In the Southwest CHSDA counties, however, AI/AN adults had a lower rate of death from stroke than whites overall, mostly as a result of much lower rates in the two oldest age groups. In the 75 to 84 age group, AI/AN individuals had a 14% lower rate of stroke death, and in those over age 85, the rate was 23% lower than in whites. All younger AI/AN groups had higher rates than whites, but lower rates than AI/AN elsewhere in the country.
Schieb noted that a previous study using data from 2000 to 2006 showed that “American Indians in the Southwest had lower prevalence of current smoking than AI/AN in other regions. AI/AN in the Southwest also had lower prevalence of former smoking and higher prevalence of those who never smoked AI/AN in other regions or non-Hispanic whites in the U.S.” They had a lower percentage of individuals involved in no leisure time physical activity and lower percentages of AI/AN diabetic patients with high cholesterol, she added.
Stroke death rates declined over the study period for both AI/AN and white populations, although the rate rose 0.8% per year from 1990 to 2001 for AI/AN persons before dropping at a 4.3% per annum rate through 2009. Rates dropped more slowly in Alaska than elsewhere and more slowly among AI/AN than among whites.
Nationwide the lower mortality rates associated with stroke may be attributed to two factors, said Schieb. “The use of tPA [tissue plasminogen activator] for stroke treatment has increased since 2001. In addition, the importance of travel time to hospital and treatment is now better understood.”

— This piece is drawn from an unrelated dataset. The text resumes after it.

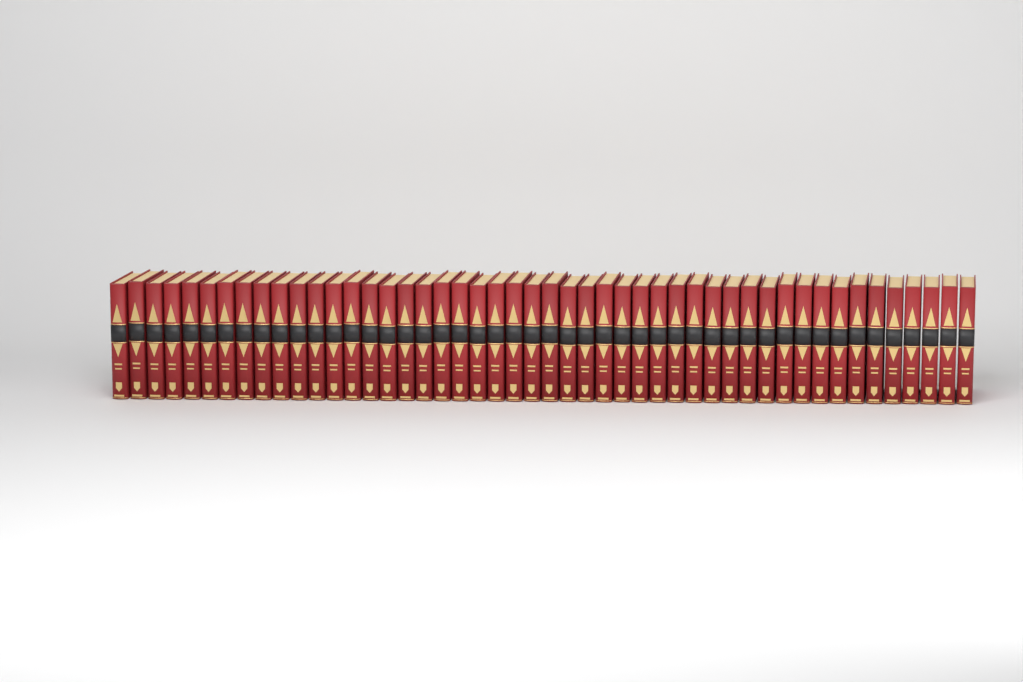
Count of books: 48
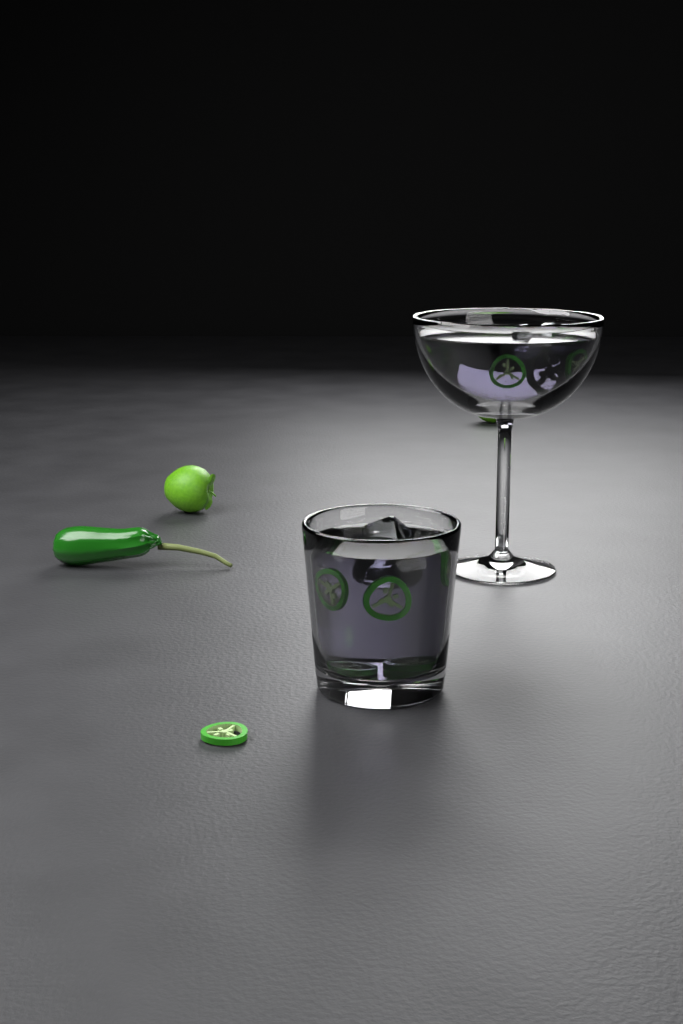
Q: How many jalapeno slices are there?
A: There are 12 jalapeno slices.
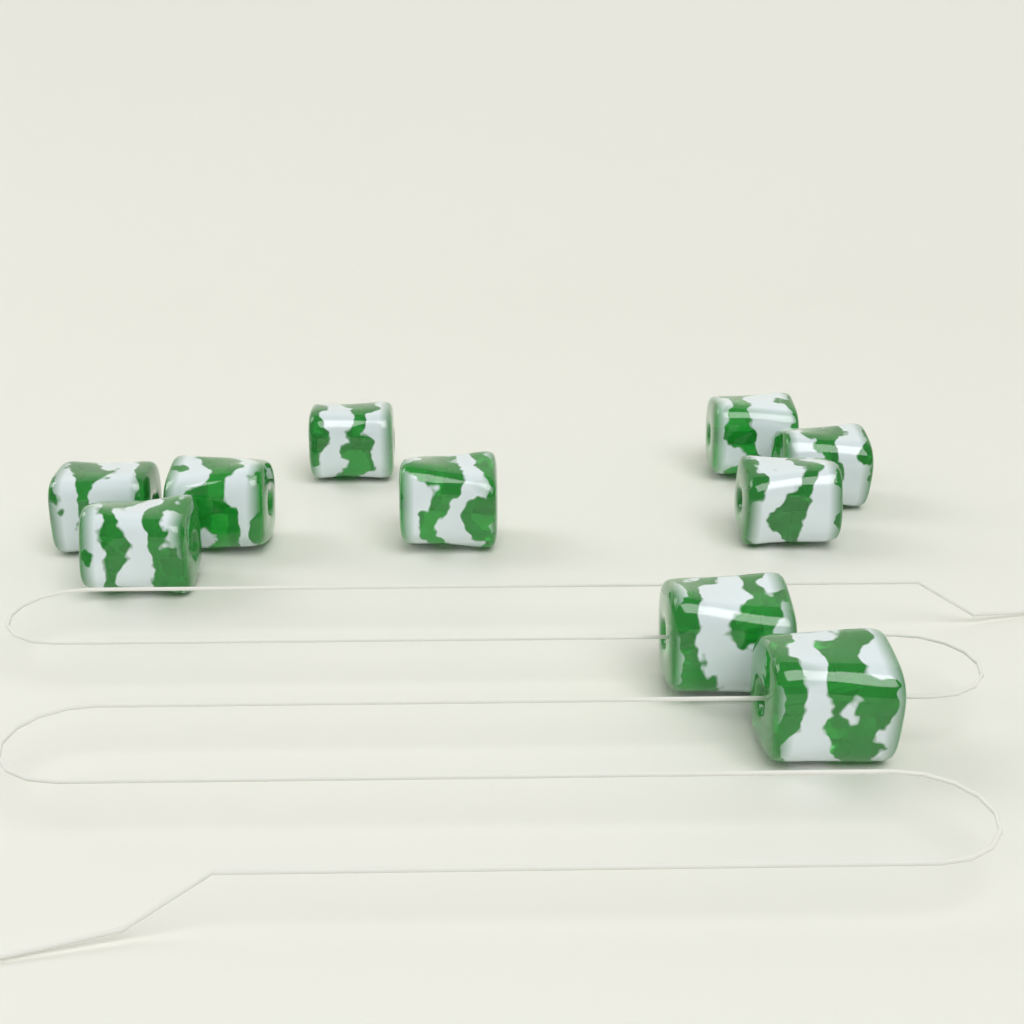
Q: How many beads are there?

Still, AI/AN stroke patients face significant hurdles in receiving timely care. The researchers noted that about half of the CHSDA counties are classified as rural, and Alaska counties are considered the most rural. Typically, rural residents must travel farther for care, and the extra time needed to access acute stroke care can mean the difference between life and death for stroke patients.
“People living in many rural areas, especially on tribal lands far from hospitals able to provide the best care for stroke, are at a great disadvantage in accessing appropriate timely treatment,” according to the study.
1 Schieb LJ, Ayala C, Valderram AL, Veazie MA. Trends and disparities in stroke mortality by region for American Indians and Alaska Natives. AM J Public Health. 2014 Jun;104 Suppl 3:S368-76.